══ Provided data ══
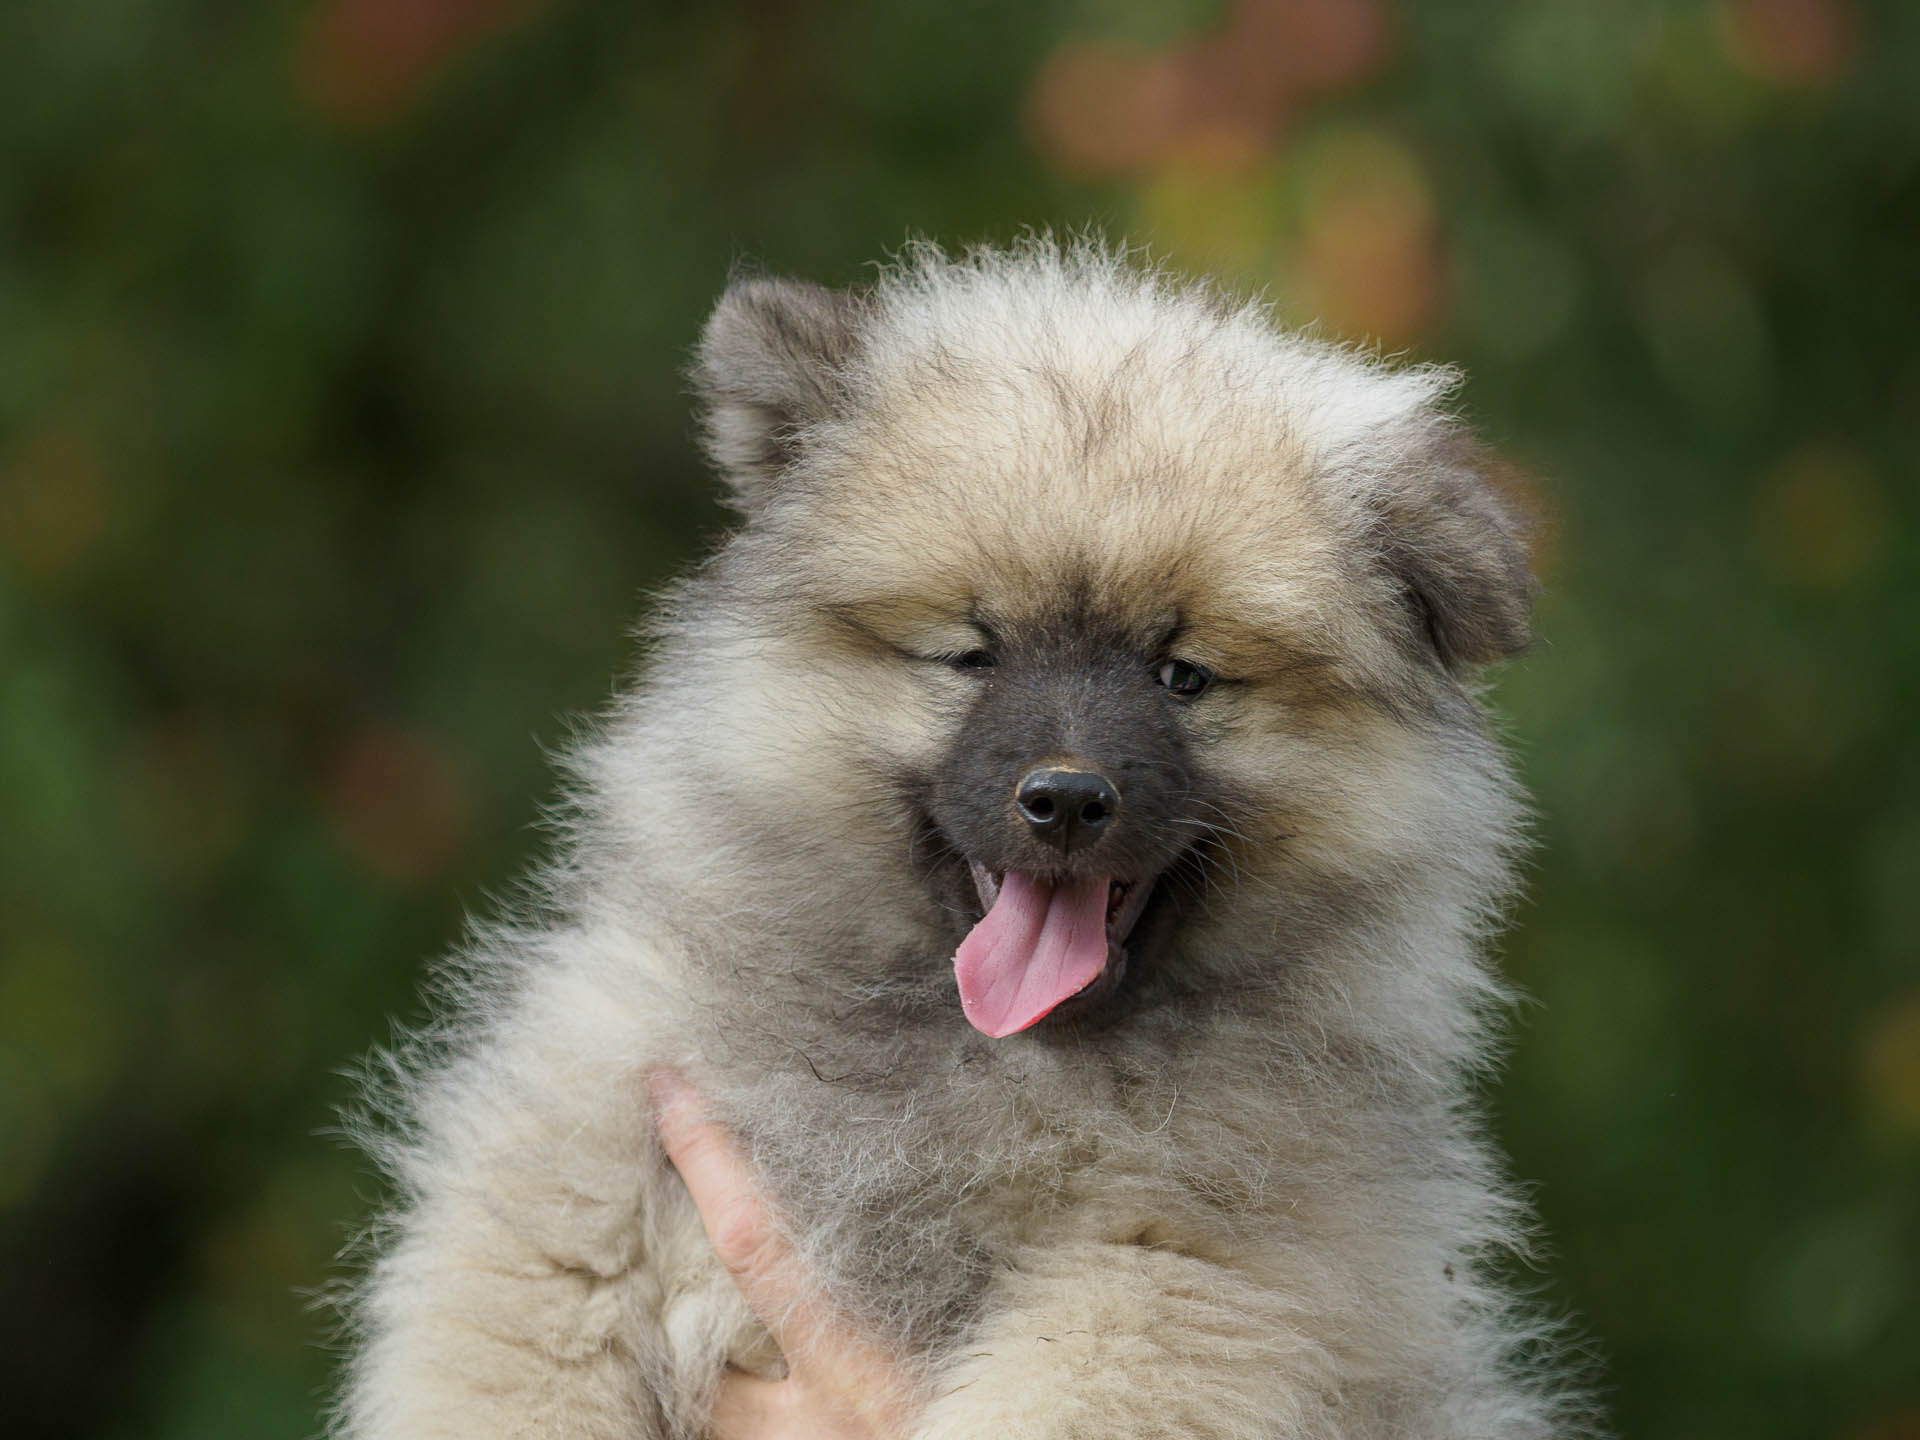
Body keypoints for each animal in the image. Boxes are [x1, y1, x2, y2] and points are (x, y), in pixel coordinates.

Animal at [337, 240, 1582, 1440]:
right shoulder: (570, 1184)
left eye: (1182, 676)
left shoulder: (1170, 1279)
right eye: (974, 654)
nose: (1066, 798)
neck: (975, 1064)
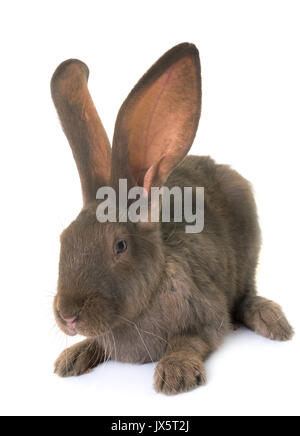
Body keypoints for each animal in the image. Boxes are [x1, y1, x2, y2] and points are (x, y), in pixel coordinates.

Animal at [50, 43, 292, 396]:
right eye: (64, 239)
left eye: (120, 246)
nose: (68, 315)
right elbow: (98, 343)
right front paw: (71, 358)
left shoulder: (207, 318)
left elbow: (187, 341)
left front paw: (176, 375)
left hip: (249, 244)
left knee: (247, 291)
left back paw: (272, 321)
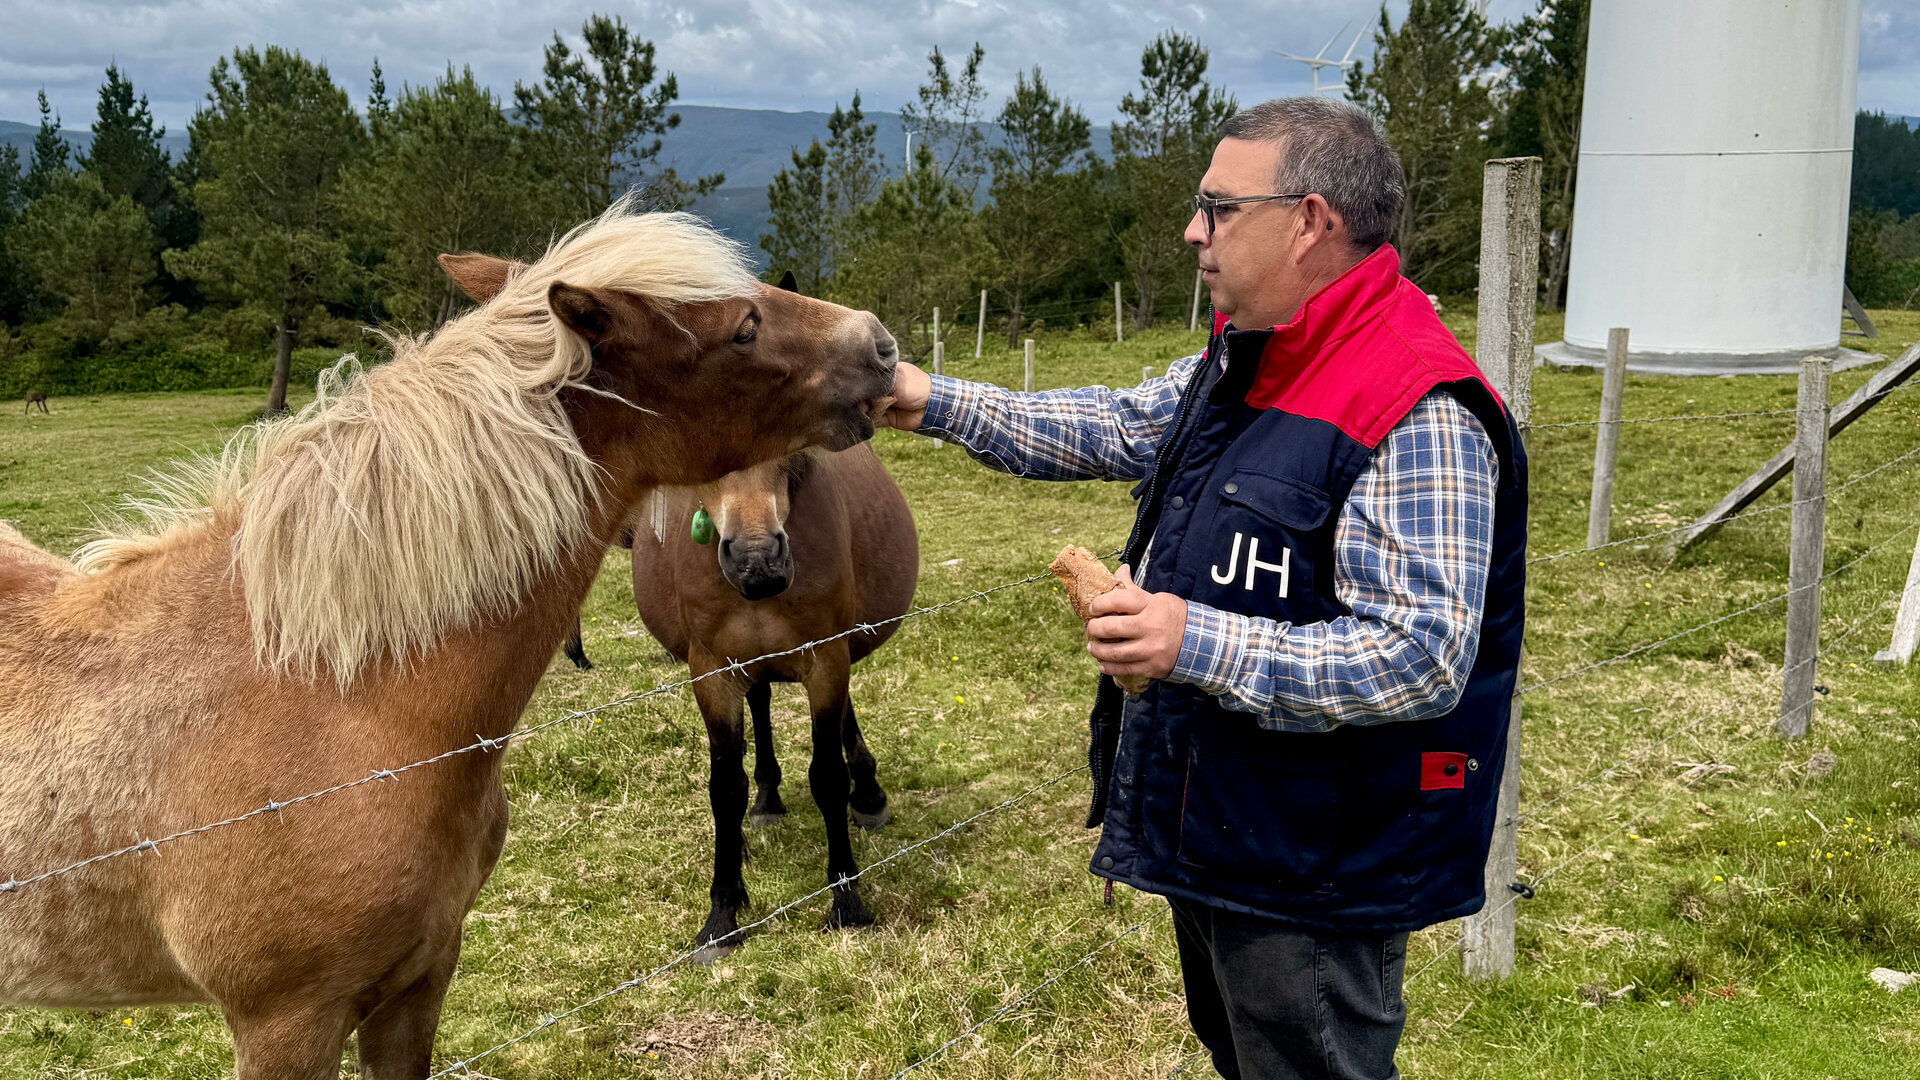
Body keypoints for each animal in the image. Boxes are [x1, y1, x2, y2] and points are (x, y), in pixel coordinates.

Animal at [631, 439, 918, 960]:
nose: (757, 559)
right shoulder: (712, 673)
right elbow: (725, 787)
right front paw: (722, 916)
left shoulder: (827, 660)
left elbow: (828, 776)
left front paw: (847, 902)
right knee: (760, 703)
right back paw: (763, 803)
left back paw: (867, 796)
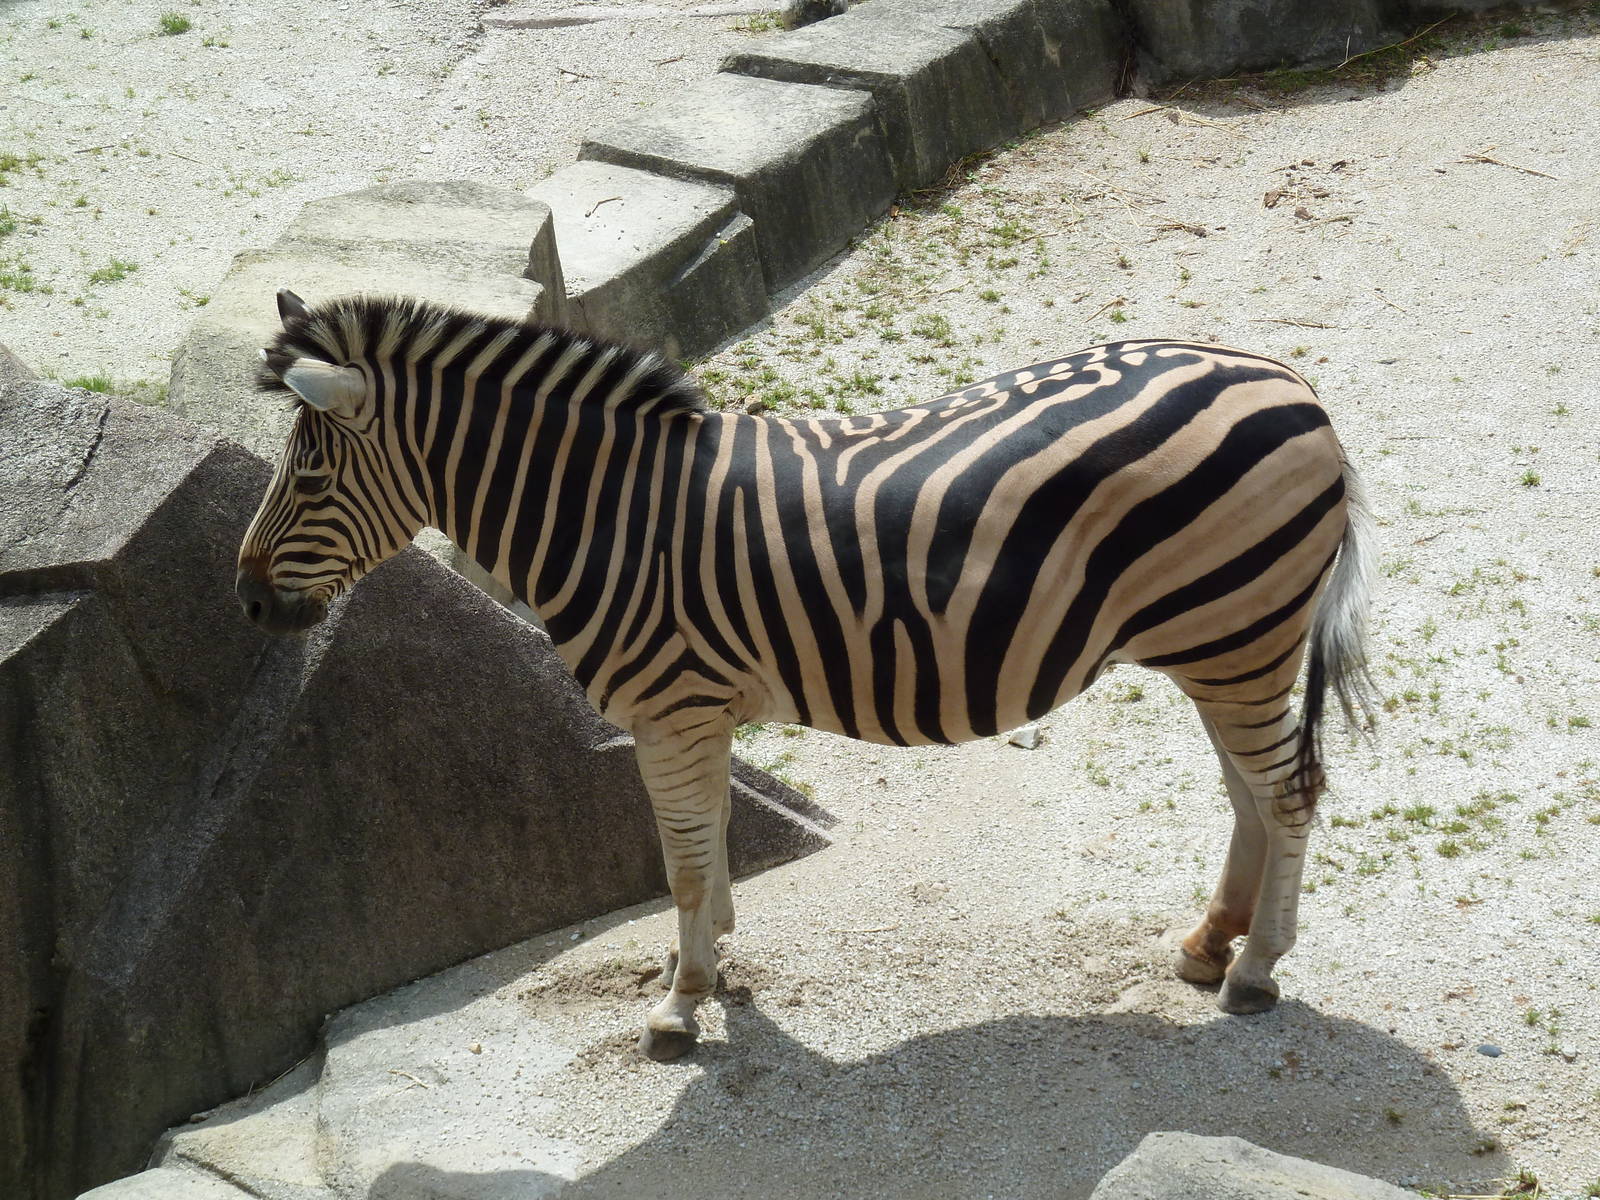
═══
Problem to solve
Lines starting at the one with "left elbow: (828, 776)" and ending at the last line of the entries above must be restated word for word, with pictures omitted.

Answer to the problem
left elbow: (828, 776)
left front paw: (847, 902)
right knee: (760, 703)
right back paw: (763, 803)
left back paw: (867, 796)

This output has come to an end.